Document excerpt
- Genre: Travel
- Created by: Dick Rose
- Country of origin: United States

Production
- Production company: Discover MediaWorks

Original release
- Release: 1987 – present

= Discover Wisconsin =

Discover Wisconsin is a weekly, non-fictional, television program which encourages tourism in the U.S. state of Wisconsin. It features profiles of cities, events, and tourist attractions throughout the state. The program is written, directed, and produced in Madison, Wisconsin, and is billed as the longest running tourism TV show in the United States.

The program has won 20 National Television Awards, and has received 8 Emmy nominations, winning once in 2012 for its 25th Anniversary Special.

Requirement 1
Copy the passage of the Discover Wisconsin text from "Original release" to "25th Anniversary Special.".
Requirement 2
Answer these questions using the Discover Wisconsin text:
(a) Who created the program?
(b) In which city is the program written, directed, and produced?
(c) How many Emmy nominations has the program received?
Requirement 3
Carry on the Discover Wisconsin article from its last sentence.

Extracted material
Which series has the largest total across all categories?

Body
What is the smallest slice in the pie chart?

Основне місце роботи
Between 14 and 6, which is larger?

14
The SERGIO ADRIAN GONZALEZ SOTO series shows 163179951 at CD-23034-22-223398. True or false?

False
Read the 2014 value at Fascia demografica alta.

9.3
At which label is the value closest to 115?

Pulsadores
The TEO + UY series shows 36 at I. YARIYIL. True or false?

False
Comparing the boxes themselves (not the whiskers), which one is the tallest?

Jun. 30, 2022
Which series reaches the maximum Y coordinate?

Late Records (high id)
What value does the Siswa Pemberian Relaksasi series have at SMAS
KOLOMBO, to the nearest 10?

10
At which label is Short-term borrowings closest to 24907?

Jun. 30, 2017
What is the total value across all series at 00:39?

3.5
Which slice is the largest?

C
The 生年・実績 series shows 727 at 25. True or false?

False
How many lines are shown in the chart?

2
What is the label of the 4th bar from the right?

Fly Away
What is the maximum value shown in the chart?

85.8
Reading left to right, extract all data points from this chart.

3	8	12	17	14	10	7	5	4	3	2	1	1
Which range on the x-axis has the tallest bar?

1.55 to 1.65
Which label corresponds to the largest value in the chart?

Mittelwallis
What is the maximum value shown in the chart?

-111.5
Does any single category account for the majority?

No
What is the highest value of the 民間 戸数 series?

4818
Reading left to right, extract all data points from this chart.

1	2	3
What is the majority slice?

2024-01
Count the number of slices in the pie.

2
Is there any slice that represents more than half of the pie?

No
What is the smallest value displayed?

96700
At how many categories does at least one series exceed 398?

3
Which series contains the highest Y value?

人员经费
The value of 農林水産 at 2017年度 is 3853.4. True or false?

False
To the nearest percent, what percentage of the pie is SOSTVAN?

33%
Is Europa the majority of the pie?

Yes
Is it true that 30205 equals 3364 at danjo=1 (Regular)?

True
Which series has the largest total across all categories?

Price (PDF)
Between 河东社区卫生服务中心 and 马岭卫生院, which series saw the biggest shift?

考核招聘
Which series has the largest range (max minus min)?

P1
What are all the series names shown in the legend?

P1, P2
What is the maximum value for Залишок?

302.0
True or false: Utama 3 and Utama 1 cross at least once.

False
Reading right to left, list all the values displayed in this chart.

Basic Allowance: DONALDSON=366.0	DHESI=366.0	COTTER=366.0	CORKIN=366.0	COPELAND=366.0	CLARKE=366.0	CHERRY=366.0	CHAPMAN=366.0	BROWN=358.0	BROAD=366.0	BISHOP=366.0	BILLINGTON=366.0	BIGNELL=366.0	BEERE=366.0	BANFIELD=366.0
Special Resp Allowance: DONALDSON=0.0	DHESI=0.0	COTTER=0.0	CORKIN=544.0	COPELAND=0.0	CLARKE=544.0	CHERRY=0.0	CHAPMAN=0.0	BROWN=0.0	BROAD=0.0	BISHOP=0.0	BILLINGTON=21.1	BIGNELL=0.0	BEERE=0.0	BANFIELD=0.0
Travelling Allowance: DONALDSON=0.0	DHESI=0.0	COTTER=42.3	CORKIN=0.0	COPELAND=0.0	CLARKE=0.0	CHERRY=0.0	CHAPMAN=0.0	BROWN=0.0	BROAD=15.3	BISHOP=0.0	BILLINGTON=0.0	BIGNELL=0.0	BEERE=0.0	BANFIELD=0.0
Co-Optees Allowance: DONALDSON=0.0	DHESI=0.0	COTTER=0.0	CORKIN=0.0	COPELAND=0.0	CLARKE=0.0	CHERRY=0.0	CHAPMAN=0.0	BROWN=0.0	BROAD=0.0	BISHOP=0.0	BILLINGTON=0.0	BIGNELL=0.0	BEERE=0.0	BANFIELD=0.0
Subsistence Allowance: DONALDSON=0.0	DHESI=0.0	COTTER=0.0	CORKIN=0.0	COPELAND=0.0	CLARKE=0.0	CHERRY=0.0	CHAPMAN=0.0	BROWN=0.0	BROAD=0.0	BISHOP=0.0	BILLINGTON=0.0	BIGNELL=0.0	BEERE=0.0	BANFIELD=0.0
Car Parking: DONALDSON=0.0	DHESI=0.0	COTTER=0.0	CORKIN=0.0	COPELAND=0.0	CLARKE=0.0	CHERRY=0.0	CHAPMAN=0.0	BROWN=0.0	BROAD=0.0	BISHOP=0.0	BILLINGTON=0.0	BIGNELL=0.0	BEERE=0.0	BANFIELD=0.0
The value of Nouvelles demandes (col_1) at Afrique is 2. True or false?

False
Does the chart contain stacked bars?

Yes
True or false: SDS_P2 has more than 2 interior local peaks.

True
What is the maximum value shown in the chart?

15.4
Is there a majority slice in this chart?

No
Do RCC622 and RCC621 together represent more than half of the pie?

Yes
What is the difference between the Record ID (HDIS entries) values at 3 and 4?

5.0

Output 1
Original release
- Release: 1987 – present

= Discover Wisconsin =

Discover Wisconsin is a weekly, non-fictional, television program which encourages tourism in the U.S. state of Wisconsin. It features profiles of cities, events, and tourist attractions throughout the state. The program is written, directed, and produced in Madison, Wisconsin, and is billed as the longest running tourism TV show in the United States.

The program has won 20 National Television Awards, and has received 8 Emmy nominations, winning once in 2012 for its 25th Anniversary Special.

Output 2
(a) Dick Rose
(b) Madison, Wisconsin
(c) 8

Output 3
==History==
Wisconsin fisherman Dick Rose and future Wisconsin governor, Tommy Thompson, came up with the idea for a show in 1986 to promote tourism to Wisconsin. Discover Wisconsin Television (DW-TV) began in 1987, initially airing on one affiliate in Wausau. The show began as a private partnership with Thompson's administration, and has since become entirely private under the company name Discover MediaWorks.

The show is based out of Madison and Eagle River, and it reaches more than 600,000 viewers throughout the Midwest. This by a combination of network, cable, and satellite stations, as well as online-only sources such as YouTube and Roku. DW-TV is regularly viewed on cable stations throughout the U.S. including markets in Illinois, Michigan, Minnesota, Iowa, Indiana, North Dakota, and South Dakota. Episodes may require a year or more to film and produce before airing, as they often showcase events in a community or region across different times of the year.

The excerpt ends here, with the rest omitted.